A rich and crunchy dessert made with crushed graham crackers, caramelized sugar, butter, and coated with sea salt. Perfect for gifting or enjoying on its own.
Preheat the oven to 350°F (175°C). Line a 9x13-inch baking pan with parchment paper, leaving an overhang on two sides.
In a medium bowl, combine the graham cracker crumbs, melted butter, 1/2 teaspoon salt, and vanilla extract. Stir until fully combined and press firmly into the bottom of the prepared pan.
Bake the crust for 10 minutes, then remove from oven and let cool slightly while preparing the toffee layer.
In a large saucepan over medium heat, melt the remaining 1 cup of butter. Add the brown sugar and 1/2 teaspoon salt. Stir constantly until the mixture comes to a boil. Continue boiling for 4 minutes without stirring, then remove from heat.
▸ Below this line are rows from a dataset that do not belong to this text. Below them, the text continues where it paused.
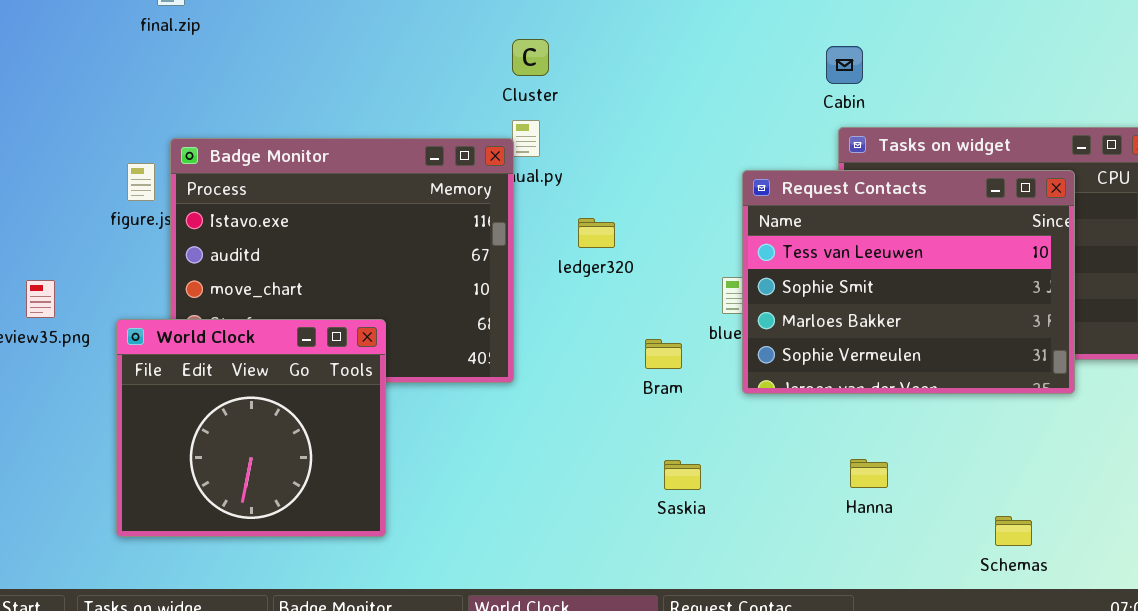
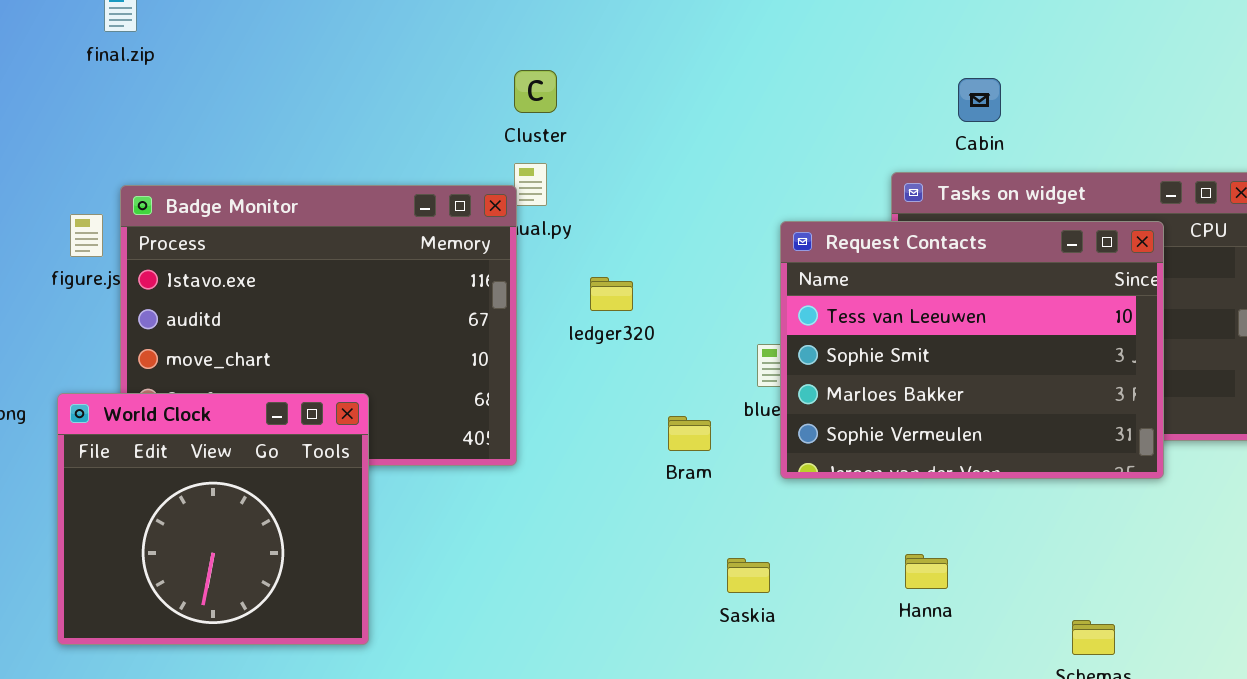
Cabin: [826,46,863,84] -> [958,78,1001,122], moved
Saskia: [664,460,701,490] -> [727,558,770,593], moved

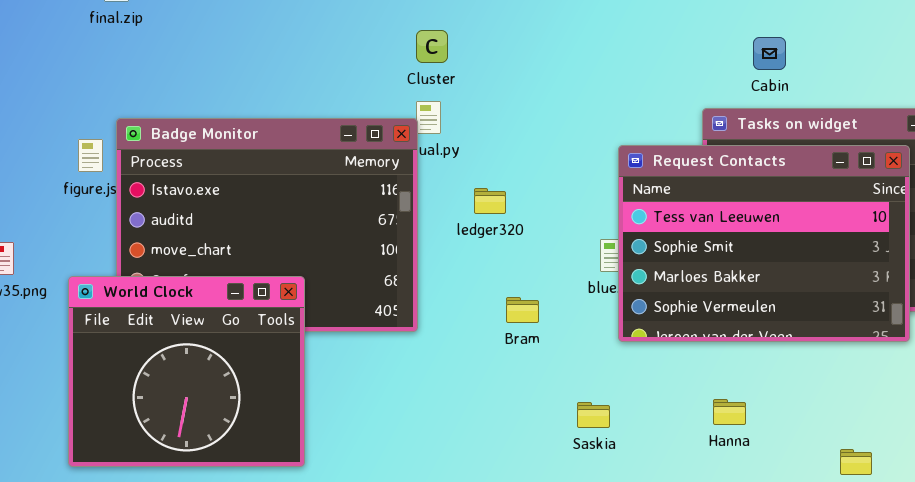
Bram: [668,416,711,451] -> [506,297,539,323], moved

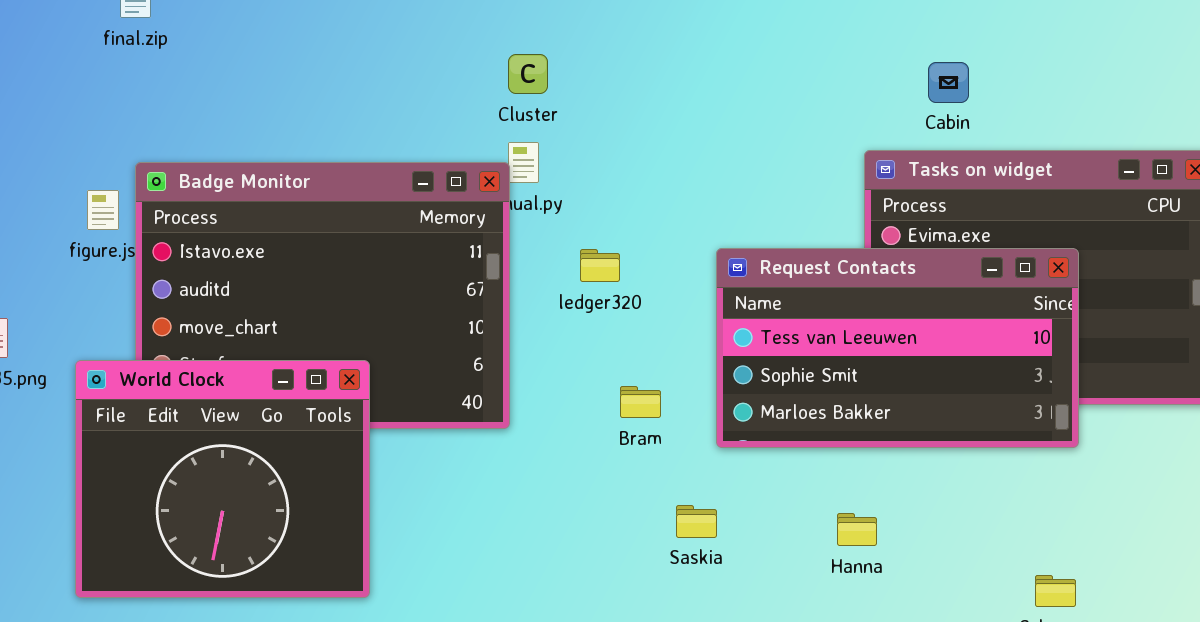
Request Contacts: [618,145,910,342] -> [716,248,1079,448], moved, resized
Hanna: [713,399,746,425] -> [837,513,877,546], moved
Saskia: [577,402,610,428] -> [676,505,717,538], moved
Pour the hot toffee mixture evenly over the warm graham cracker crust. Use a spatula to spread it smoothly. Sprinkle with optional chopped pecans if using.
Return the pan to the oven and bake for 8–10 minutes, or until the top is bubbling and golden around the edges.
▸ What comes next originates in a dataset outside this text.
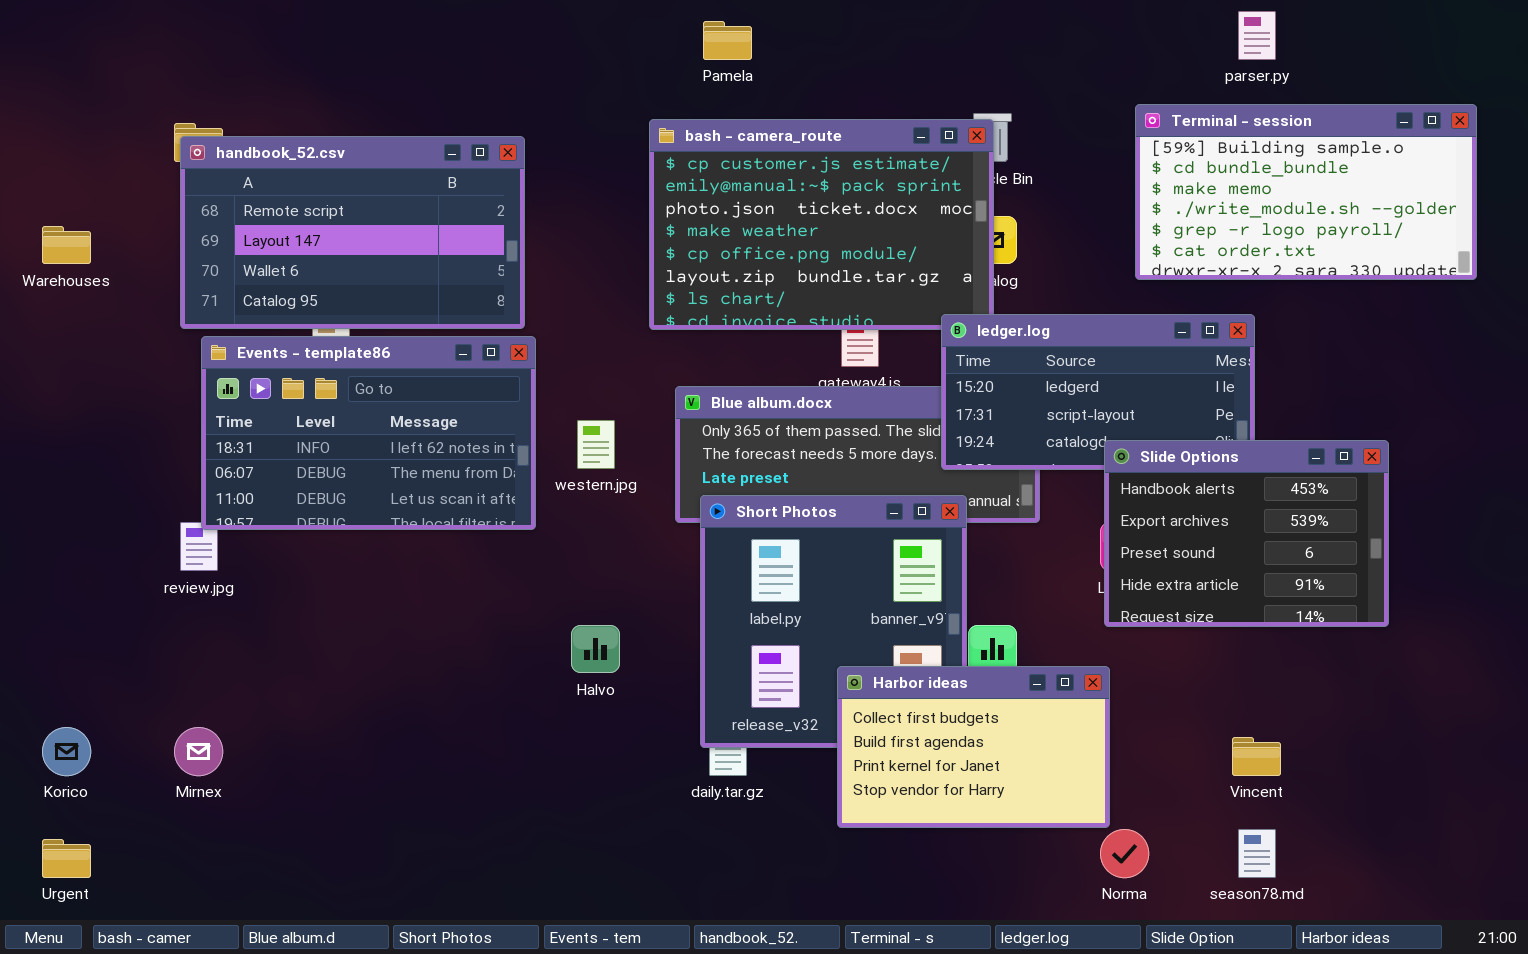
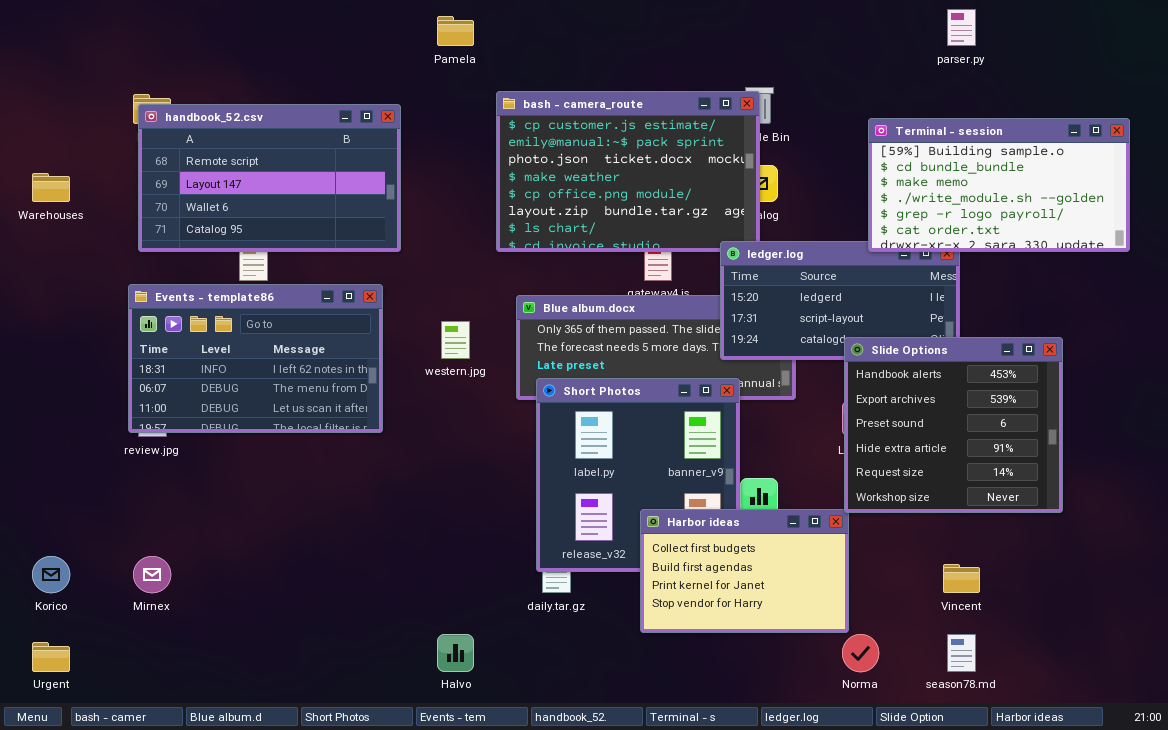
Pamela: [703,21,752,60] -> [437,16,474,46], moved
Terminal - session: [1135,104,1477,280] -> [868,118,1130,252], moved
Events - template86: [201,336,536,530] -> [128,284,383,433], moved
Slide Options: [1104,440,1389,627] -> [844,337,1063,513], resized
Halvo: [571,625,620,673] -> [437,634,474,672], moved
Remove from oven and immediately sprinkle chocolate chips over the hot toffee. Let sit for 2–3 minutes to soften, then spread gently with a spatula to create a smooth layer.
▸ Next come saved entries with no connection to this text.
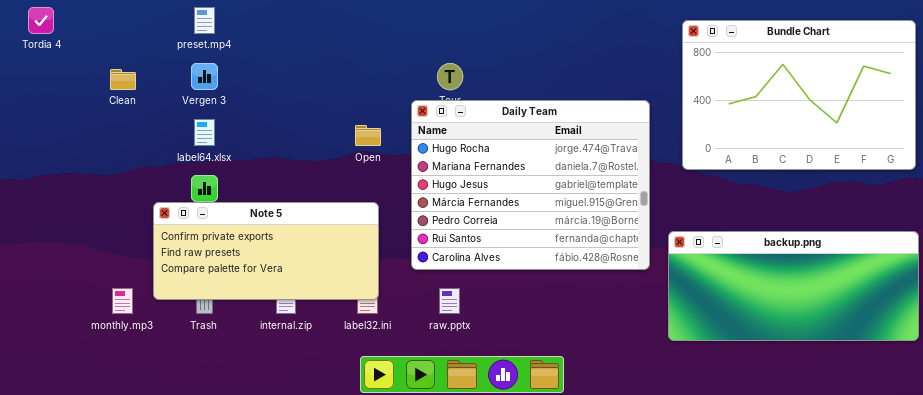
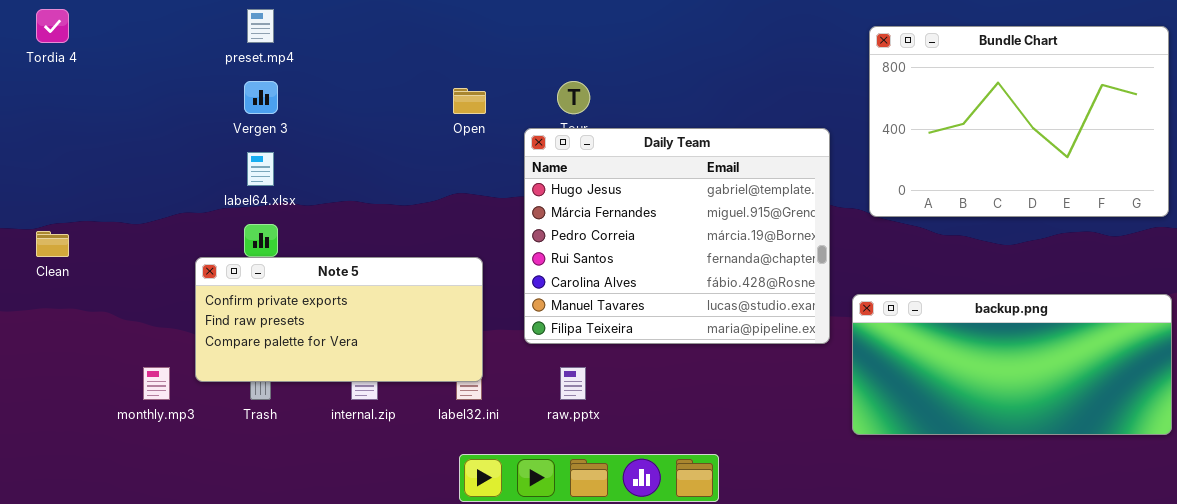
Clean: [110,69,136,90] -> [36,231,69,257], moved
Daily Team: [411,100,650,270] -> [524,128,830,344], scrolled down 2 rows
Open: [355,125,381,146] -> [453,88,486,114], moved

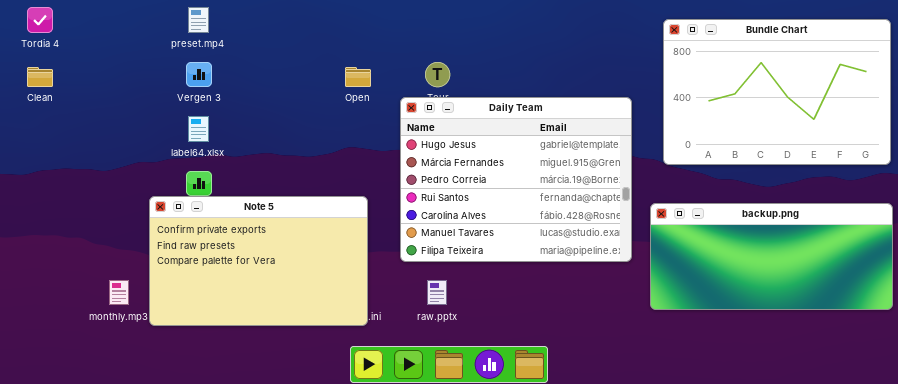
Clean: [36,231,69,257] -> [27,67,53,87], moved
Note 5: [195,257,483,382] -> [149,196,368,326], resized
backup.png: [852,294,1172,435] -> [650,203,893,310], moved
Sprinkle with a pinch of flaky sea salt. Allow to cool completely at room temperature, then refrigerate for at least 1 hour until firm.
Once set, lift the toffee out of the pan using the parchment overhang. Cut into 16 squares and store in an airtight container.
Notes
Store in an airtight container at room temperature for up to 1 week. For longer storage, keep refrigerated.